Here’s how the plan unfolded: She walked to their table, sat down, smiled broadly, and said:
“What’s up, guys?”
They reacted with poker faces and eyes that showed the faintest glint of weary amusement.
“Where’s Toews?” she asked.
“Home in bed,” Kane said.
“Yeah, he totally would be,” she said. Kane and Richards nodded at the undeniable truth of this statement.
“What happened to your mouth?” she asked Kane, pointing to the fat lip he received in the game earlier that night.
Richards leaned in, and smirked, “I did it…” Then he and Kane shared a chuckle. In a sense, he was assisting Kane, drawing attention away from him, and then—with a no-look pass, he set Kane up for the glory.
“Who’s your favorite Blackhawk?” Richards asked her, with a knowing grin.
“Hossa,” she replied, without hesitation.
She walked back to the bar with claims that Kane and Richards exchanged salty glances in response to her answer, but I don’t believe it.
Anyway, one could make an infinite number of arguments about which goal was the most important of the Stanley Cup playoffs—and they’d all be silly. But only one goal made this statement: “We are going to win this! There’s time left on the clock, but start the celebration now!” And that was the one Kane slid in after receiving a picture-perfect pass from Richards—a perfect picture of what Richards specifically came here to do.

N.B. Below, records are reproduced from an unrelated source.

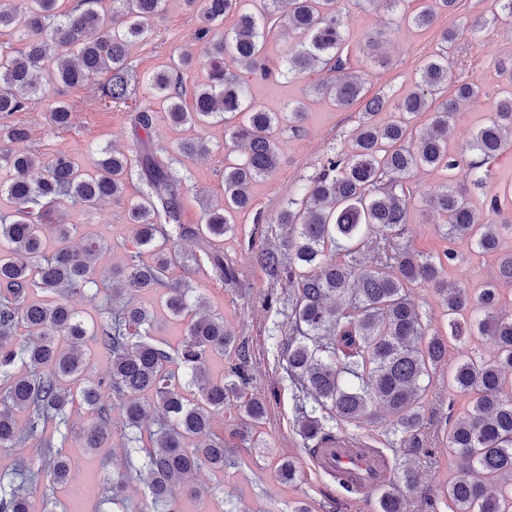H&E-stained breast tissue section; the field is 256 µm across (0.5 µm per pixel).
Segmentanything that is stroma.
Segmentation results:
<instances>
[{"label":"stroma","mask_w":512,"mask_h":512,"mask_svg":"<svg viewBox=\"0 0 512 512\" xmlns=\"http://www.w3.org/2000/svg\"><path fill=\"white\" fill-rule=\"evenodd\" d=\"M339 8L347 17V38L355 66L364 78V95H385L396 102L413 91L420 80V70L438 47L444 29L455 27L459 36L448 48V57L456 67L468 70L483 87L478 102L461 103L455 116L453 144L470 137L489 115L501 97L503 80L497 72L498 63L512 56V18H493L492 0H460L455 12L439 11L431 27L418 28L392 18L386 9L370 0H340ZM489 18L490 23L479 33L469 25L476 19ZM198 18L183 0H165L163 12L150 24L145 38L132 44L128 65L133 76L131 96L149 100L154 112L156 143L176 151L187 138L203 139L208 152L203 156L182 159L177 168L184 179L182 220L199 223L206 207L224 201V165L238 159L220 125L190 129L170 123L165 105L149 99L142 82L145 75L163 70L173 55L182 51L197 52L193 33ZM383 33V59L375 61L369 40L375 31ZM228 73L236 74L250 86L256 103L270 112L284 111L292 101L305 105L307 117L301 131L282 130L278 136L280 163L269 176L253 183L250 192L252 212L238 215L231 231L221 243L225 262L237 272V280L224 283L208 266L188 272L175 270L178 278L191 280L197 294L204 297L211 313L222 316L236 336L247 341L252 358L251 386L267 400L266 416L260 426L262 447L245 452V463L222 473L201 471L197 481L210 499L222 503L225 512H283L288 501L306 500L314 512H374L375 499L350 503L330 478L314 469L304 451L295 418V390L282 369V351L288 338V310L283 301L286 289L270 283L265 271L252 260V249L280 242L282 230L277 216L290 193L304 185L321 167L327 155L350 150L358 114L363 103L345 110L336 109L324 98L315 95L314 85L320 75L308 73L293 81H260L232 63H225ZM97 90L84 85L67 88L47 85L45 98L25 112L11 115L10 120L28 127L30 139L11 143L15 152L37 151L43 158L57 153L71 156L84 169H91L95 149L111 147L133 154L136 141L132 136L127 107L121 104L99 108ZM77 104L74 123L69 130H58L50 120L56 100ZM139 183L128 184L119 199H108L90 207L70 206L66 223L76 230L69 240L72 248L83 247L86 237L93 236L103 244L96 270L99 278H107L113 269L124 267L134 248V231L128 222L129 207L140 200ZM263 212L266 221H254L256 212ZM440 217L429 209L421 197L410 205L407 239L414 250L436 254L446 246L438 232ZM448 370L439 368L433 376L424 402V440L430 454L414 460L393 451L389 423H361L358 435L374 447L382 449L391 466V478L403 479L405 469H413L415 485L409 495L407 512H450L441 493L448 479L457 472V463L448 453L445 420L448 415ZM72 460L70 482H81L84 512H123L106 497L107 482L123 471L125 457L120 439H113L99 448L71 445L67 450ZM291 457L298 467V479L283 485L274 476L276 458Z\"/></svg>","instance_id":"35a3bbf8"}]
</instances>
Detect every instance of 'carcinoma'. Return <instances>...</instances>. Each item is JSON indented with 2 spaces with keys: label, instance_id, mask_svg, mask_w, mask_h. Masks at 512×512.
<instances>
[{
  "label": "carcinoma",
  "instance_id": "1",
  "mask_svg": "<svg viewBox=\"0 0 512 512\" xmlns=\"http://www.w3.org/2000/svg\"><path fill=\"white\" fill-rule=\"evenodd\" d=\"M102 0H79L61 9L60 0H0V37H16L22 47L0 45V117L25 112L38 103L44 83L66 87L105 78L96 103L109 108L130 99L132 75L128 49L148 31L164 0H112L111 19L100 18ZM244 0H185L200 12L195 39L203 44L208 83L193 91V108L183 106L180 69L196 59L179 55L176 68L146 79L153 96L168 103L176 126L224 123V136L243 143V159L224 168V204L205 209L201 224L181 220L183 178L169 151L155 144L148 106L132 105L135 158L114 149L95 152L88 173L65 153L46 162L38 153L0 152V167L11 178L0 182L12 210L0 214V447L16 448L39 437L43 448L38 467L21 461L0 474V512H29L28 489L48 481L47 512H55V487L69 480L63 448L80 441L99 448L112 433L111 409L101 404L106 390L123 412L121 436L127 469L112 479V503L125 501L135 480H144L148 498L137 512H184L183 501L198 499L195 476L207 468L222 472L244 464L240 451L259 447L252 431L266 415V400L248 391V346L224 323L208 313L203 298L187 281L172 282L171 271L206 261L223 282L236 281L233 266L215 242L224 237L235 216L253 209L252 183L279 163L276 131L281 113L267 112L247 101V88L224 73V59L266 81L298 78L319 69L330 77L315 93L339 109L361 98L363 81L353 67L343 17L337 0H263L257 14L242 11ZM429 6L408 17L417 27L435 19V3L448 11L458 0H425ZM229 14L236 24L218 37L214 27ZM288 25L299 41L289 46L283 70L266 64L268 36ZM458 31L446 29L440 48L421 69L416 90L395 104L378 95L360 113L348 153L326 157L318 173L288 197L278 224L288 228L286 247L272 245L254 253V261L288 289V345L283 355L288 381L295 388V412L303 447L309 455L338 439L356 441L349 426L377 418L383 404L391 417L392 446L409 456L427 454L419 431L424 396L431 374L448 366V451L459 459L457 475L442 488L451 512H512V315L502 313L500 285L512 284V250L502 239L512 236V214L505 217L499 195L475 208L468 186L480 187L491 164L512 149V91L496 101L494 112L471 139L451 144L457 105L481 98L482 87L455 71L448 44ZM454 96L448 97V85ZM441 103L424 129L412 122L427 105L426 96ZM393 109V119L379 124V112ZM76 106L59 100L51 122L59 130L72 127ZM27 128L0 125V142L23 141ZM448 171V182L426 196L427 205L445 218L449 241L468 242L494 261L495 275L479 288L448 278L458 253L448 248L424 255L402 244L409 206L420 195L412 181L420 168ZM142 185L141 200L132 205L128 222L137 246L152 253L149 263L135 252L125 267L112 271L105 283L95 274L94 258L102 250L95 241L79 251L66 247L74 225L55 219L62 208L91 206L118 198L127 183ZM52 237L59 248L44 251ZM194 239L199 253L185 254L181 240ZM431 288L441 299L447 330L431 331V319L411 299L417 286ZM105 293L98 322L89 326L72 301ZM142 292H158L174 320L184 325L172 346L153 335L151 311L137 302ZM25 337H17L18 329ZM94 336L110 361L107 377L94 380L82 350ZM479 338L491 352L470 348ZM457 351L448 361L450 349ZM233 358L220 381L208 374L213 354ZM456 394L468 398L464 412L454 415ZM91 410L95 422L75 431L74 405ZM234 409L240 423L228 434L213 430V421ZM26 430L19 431L20 417ZM150 446H143L146 422ZM295 461L277 460L275 476L295 481ZM414 486L389 481L379 492L377 512H406L407 492Z\"/></svg>",
  "mask_w": 512,
  "mask_h": 512
}]
</instances>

All the Hawks were thrilled to hoist the Cup, but Richards seemed to be the most elated/emotionally charged/vindicated/joyful of all.
“Anyone can always help, but it’s going to go and fit in, and have fun,” Richards said, when he announced his decision to leave a pile of money on the table and join the Hawks. “That’s something very underrated at times, when you have to worry about so many different things. That’s why it’s such a great fit I believe.”
Not everyone shared that belief back then. Who can argue with him now?